### SET TASK
In the records below, set down every line from the one containing "pose: elev=71.2 azim=273.6" down to the one containing "Dot at: (157, 275)", with both of those lines included. Do not change a single character.

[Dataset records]
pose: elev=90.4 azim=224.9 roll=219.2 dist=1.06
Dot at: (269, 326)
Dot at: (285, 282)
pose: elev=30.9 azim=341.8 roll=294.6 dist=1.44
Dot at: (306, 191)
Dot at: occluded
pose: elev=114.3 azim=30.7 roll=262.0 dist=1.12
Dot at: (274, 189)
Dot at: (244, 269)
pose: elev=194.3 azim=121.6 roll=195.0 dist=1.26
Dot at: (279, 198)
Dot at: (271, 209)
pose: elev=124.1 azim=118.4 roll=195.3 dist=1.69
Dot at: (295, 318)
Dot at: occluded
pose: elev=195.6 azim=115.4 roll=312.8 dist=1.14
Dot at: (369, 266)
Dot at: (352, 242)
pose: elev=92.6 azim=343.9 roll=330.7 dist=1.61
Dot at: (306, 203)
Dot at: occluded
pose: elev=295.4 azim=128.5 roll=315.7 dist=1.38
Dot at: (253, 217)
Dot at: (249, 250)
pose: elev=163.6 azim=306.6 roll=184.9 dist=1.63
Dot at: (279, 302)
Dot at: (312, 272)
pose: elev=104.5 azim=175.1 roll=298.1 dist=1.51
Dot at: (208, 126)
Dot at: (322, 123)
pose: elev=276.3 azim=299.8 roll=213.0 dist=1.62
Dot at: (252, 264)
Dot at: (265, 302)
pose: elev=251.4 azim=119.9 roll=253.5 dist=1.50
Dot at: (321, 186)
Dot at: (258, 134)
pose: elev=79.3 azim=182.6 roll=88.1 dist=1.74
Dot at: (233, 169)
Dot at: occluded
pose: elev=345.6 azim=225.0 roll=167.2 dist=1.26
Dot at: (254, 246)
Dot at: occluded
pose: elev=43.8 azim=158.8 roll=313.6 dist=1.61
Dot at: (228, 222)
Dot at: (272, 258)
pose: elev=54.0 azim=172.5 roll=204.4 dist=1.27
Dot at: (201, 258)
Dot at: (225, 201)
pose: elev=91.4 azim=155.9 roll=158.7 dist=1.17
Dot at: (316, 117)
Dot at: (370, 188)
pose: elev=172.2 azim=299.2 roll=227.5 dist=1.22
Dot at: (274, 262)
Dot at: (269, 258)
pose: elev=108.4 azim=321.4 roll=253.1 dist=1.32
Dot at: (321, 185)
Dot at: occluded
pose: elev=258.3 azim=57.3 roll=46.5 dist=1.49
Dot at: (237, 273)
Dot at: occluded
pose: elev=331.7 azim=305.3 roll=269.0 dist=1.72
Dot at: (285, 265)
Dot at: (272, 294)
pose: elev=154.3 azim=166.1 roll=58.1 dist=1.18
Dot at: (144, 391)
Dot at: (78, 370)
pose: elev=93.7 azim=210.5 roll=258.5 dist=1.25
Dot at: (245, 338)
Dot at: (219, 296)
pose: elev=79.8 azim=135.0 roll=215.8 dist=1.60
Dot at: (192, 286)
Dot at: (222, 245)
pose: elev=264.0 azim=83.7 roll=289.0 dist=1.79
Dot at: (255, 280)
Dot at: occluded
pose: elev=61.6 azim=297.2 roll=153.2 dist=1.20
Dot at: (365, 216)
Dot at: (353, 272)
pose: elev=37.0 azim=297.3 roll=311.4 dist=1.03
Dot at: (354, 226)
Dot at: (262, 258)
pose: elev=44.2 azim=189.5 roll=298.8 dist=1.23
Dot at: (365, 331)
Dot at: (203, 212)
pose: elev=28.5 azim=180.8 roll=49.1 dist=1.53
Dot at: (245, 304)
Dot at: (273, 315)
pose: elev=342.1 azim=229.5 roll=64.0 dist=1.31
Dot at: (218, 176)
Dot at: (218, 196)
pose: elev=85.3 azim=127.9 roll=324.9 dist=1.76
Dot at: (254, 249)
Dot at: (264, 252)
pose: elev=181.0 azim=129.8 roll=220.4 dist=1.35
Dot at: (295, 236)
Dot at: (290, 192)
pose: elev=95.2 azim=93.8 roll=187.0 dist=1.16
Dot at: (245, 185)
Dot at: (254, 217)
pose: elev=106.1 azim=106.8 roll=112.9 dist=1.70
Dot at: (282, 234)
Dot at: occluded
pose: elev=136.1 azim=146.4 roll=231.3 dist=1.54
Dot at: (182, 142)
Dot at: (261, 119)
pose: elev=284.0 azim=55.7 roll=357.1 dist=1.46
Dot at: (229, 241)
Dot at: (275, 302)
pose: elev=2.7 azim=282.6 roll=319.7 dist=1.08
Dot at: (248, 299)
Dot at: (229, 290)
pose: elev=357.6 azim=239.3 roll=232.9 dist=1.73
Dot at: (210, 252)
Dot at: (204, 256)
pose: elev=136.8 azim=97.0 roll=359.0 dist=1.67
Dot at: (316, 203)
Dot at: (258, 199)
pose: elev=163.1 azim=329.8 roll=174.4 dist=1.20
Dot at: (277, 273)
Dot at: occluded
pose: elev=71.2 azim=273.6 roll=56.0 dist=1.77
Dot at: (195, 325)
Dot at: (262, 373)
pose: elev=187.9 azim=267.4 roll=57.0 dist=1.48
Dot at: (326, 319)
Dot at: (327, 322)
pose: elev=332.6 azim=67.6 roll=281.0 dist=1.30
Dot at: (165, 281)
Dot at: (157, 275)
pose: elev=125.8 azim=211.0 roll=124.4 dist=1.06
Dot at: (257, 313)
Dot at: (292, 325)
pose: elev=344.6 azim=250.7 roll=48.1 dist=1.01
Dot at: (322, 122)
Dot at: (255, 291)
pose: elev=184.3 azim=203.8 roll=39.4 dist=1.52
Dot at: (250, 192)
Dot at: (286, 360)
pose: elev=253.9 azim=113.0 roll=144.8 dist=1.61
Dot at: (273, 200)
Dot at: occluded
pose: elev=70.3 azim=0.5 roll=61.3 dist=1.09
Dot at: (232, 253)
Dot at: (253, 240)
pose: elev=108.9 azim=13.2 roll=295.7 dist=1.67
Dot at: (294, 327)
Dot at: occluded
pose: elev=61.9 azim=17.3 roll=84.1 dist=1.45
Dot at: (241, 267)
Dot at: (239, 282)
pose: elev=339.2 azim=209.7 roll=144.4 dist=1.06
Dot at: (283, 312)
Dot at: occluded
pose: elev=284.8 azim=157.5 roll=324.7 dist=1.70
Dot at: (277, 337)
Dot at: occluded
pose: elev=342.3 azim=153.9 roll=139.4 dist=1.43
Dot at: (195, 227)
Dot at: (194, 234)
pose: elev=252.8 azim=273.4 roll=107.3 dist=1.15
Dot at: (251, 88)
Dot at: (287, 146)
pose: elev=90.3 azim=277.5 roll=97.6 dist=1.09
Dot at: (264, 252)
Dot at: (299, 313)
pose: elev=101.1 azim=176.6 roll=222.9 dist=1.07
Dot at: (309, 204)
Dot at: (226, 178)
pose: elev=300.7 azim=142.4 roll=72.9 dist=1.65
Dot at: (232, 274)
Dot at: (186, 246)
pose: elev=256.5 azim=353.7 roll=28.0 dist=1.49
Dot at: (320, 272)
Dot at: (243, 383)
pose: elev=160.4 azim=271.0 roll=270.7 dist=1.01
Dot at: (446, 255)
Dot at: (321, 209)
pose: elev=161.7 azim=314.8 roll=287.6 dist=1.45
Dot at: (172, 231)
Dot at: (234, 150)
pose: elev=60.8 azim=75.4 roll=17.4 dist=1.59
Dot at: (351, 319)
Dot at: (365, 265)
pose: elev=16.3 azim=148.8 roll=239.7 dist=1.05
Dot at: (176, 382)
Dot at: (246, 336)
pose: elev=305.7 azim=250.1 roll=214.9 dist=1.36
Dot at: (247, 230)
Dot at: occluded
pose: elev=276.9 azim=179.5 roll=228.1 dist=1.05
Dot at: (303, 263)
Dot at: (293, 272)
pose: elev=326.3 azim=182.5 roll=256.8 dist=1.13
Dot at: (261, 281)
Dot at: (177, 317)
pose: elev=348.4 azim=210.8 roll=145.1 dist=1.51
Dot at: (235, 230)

### ANSWER TO THE TASK
pose: elev=71.2 azim=273.6 roll=56.0 dist=1.77
Dot at: (195, 325)
Dot at: (262, 373)
pose: elev=187.9 azim=267.4 roll=57.0 dist=1.48
Dot at: (326, 319)
Dot at: (327, 322)
pose: elev=332.6 azim=67.6 roll=281.0 dist=1.30
Dot at: (165, 281)
Dot at: (157, 275)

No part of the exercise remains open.